Why does KeepCup claim eight uses?
This is a really good question, and one that has taken some probing to get an answer – and I’m still not sure that we are there (check out the Instagram comments).
The methodology and requirements of an LCA include all the emissions, from cradle to grave. If you remember, in the embodied carbon figure above KeepCup missed out the packaging, shipping and energy required to dispose of the item at the end of its life. In this Instagram post, KeepCup are actually stating that the packaging, shipping and disposal is equal to eight paper cups alone. So, once a coffee drinker has used the Thermal Cup eight times instead of a paper cup, on the ninth use the coffee drinker starts to get the incremental two grams of CO₂e benefit between washing and a paper cup.
Confused? If you are, you have every reason to be. The KeepCup post is an odd way to communicate an environmental breakeven. And if you accept their logic, it would be more true to say that there is an incremental benefit from the very first use. Furthermore the language in the post is vague so it can easily be misunderstood to mean that the Thermal cup has a total carbon footprint of eight paper cups – which would be grossly wrong. If we use the above inputs and information from KeepCup the total uses to breakeven is 808.
8 uses for packaging, distribution and end of life + 800 uses for the embodied carbon = 808 uses
The great thing about these last days of back and forth with KeepCup is that it’s become apparent to us that the coffee industry is now smarter and too well educated about carbon footprints to accept poor communication and odd claims like this at face value. It was in fact someone in the coffee industry that brought this post to our attention because they immediately understood it to be wrong. But we need to spread the breakeven message across our communities and to our customers, so that they too can start to make better decisions that lower their carbon footprint.

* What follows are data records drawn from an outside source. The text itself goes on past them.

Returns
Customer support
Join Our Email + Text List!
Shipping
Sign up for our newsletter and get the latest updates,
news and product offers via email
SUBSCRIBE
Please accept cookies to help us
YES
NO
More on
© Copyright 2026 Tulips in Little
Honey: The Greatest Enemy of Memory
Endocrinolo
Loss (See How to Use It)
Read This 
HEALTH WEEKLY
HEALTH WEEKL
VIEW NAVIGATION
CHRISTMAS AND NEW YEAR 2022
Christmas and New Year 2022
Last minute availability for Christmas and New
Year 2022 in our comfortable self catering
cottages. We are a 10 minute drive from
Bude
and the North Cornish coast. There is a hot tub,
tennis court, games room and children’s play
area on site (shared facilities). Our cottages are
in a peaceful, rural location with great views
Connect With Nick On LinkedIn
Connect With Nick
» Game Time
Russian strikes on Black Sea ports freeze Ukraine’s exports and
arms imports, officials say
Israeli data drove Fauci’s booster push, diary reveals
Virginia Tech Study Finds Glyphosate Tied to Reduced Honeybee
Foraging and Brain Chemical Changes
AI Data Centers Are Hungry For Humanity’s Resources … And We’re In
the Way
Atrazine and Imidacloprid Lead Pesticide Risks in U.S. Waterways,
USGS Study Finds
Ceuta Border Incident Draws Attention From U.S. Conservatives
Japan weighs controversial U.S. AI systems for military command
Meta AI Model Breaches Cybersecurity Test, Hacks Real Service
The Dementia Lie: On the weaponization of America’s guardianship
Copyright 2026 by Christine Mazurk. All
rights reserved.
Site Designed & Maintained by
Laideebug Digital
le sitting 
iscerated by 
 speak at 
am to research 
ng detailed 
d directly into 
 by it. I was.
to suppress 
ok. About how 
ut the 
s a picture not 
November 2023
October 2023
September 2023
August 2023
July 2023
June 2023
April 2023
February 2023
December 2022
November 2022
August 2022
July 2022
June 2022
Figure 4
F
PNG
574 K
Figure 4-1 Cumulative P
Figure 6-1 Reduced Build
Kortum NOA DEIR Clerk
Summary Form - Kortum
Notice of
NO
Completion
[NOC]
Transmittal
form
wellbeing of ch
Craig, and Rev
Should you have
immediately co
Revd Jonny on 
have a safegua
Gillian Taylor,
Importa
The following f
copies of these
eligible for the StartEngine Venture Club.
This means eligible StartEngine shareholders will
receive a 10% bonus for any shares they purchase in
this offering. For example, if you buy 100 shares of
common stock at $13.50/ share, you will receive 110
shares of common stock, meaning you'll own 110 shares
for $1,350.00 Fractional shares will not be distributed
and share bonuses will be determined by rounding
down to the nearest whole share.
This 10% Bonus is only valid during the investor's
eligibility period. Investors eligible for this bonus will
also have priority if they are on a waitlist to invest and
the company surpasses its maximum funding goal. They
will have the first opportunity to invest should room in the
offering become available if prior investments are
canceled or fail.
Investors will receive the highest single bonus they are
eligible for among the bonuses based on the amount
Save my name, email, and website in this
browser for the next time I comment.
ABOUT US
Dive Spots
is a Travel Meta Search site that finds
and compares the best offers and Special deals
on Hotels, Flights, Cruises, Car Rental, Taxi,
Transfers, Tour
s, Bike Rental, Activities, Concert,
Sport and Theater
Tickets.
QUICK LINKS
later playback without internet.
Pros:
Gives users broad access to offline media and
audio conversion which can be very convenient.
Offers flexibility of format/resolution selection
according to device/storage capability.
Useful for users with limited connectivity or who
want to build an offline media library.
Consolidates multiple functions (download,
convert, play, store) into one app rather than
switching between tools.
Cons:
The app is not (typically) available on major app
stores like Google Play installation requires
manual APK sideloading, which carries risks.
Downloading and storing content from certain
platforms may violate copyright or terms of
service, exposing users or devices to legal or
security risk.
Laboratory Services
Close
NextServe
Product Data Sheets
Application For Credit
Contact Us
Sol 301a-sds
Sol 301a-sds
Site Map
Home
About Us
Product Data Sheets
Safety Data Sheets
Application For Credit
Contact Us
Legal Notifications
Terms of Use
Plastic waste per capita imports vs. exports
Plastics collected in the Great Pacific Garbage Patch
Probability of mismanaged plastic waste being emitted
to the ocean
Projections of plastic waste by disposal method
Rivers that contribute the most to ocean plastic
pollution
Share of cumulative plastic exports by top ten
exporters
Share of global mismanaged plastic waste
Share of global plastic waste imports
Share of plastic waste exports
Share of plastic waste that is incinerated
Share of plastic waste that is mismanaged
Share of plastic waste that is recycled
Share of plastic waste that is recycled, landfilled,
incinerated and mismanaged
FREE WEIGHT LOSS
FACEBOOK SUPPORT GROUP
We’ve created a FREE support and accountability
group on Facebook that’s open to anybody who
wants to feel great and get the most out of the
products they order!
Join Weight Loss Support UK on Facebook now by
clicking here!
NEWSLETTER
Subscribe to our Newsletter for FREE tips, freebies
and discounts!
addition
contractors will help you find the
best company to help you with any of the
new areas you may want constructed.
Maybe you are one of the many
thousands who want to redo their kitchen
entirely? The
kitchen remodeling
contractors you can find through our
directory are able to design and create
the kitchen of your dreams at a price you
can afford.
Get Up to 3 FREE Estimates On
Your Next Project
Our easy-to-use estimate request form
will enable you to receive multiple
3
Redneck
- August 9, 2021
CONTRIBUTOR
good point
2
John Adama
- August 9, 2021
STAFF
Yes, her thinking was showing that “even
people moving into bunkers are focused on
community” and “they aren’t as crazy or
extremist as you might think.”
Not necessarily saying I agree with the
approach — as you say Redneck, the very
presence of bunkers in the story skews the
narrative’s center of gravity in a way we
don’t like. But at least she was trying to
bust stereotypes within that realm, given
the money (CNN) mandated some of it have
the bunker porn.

We’ve been calling on KeepCup to retract the claim or make another post with clearer, more accurate information. Let’s hope that they do it quickly. It would be a real shame for consumers to buy this cup and to see their carbon footprint go up.
By the way, potential customers may very well be better to spend their money on a UK tree planting initiative. A KeepCup Thermal costs £24 – £26 in the UK. For £25.80, through this project you can take about 2 tonnes of carbon dioxide out of the atmosphere. That’s equivalent to the embodied carbon in 1250 KeepCup Thermals, or the carbon saved if you were to use this cup 1 million times – that would be an extraordinary coffee drinker consuming 35 cups of coffee every day for 80 years!
So where does the coffee industry want to go from here?
As the world incrementally lifts from lockdown, let’s get back to the things that really make a difference in tackling climate change. Let’s cut our carbon footprint by choosing milks more carefully, reducing energy consumption of espresso machines and building more energy-efficient coffee shops.
This is a great challenge before us, it’s going to take efforts from all of us as well as our smartest and best work yet. But United Baristas wants this to happen as soon as possible and we believe the industry is up to the task. Join with us and let’s reduce coffee’s carbon footprint.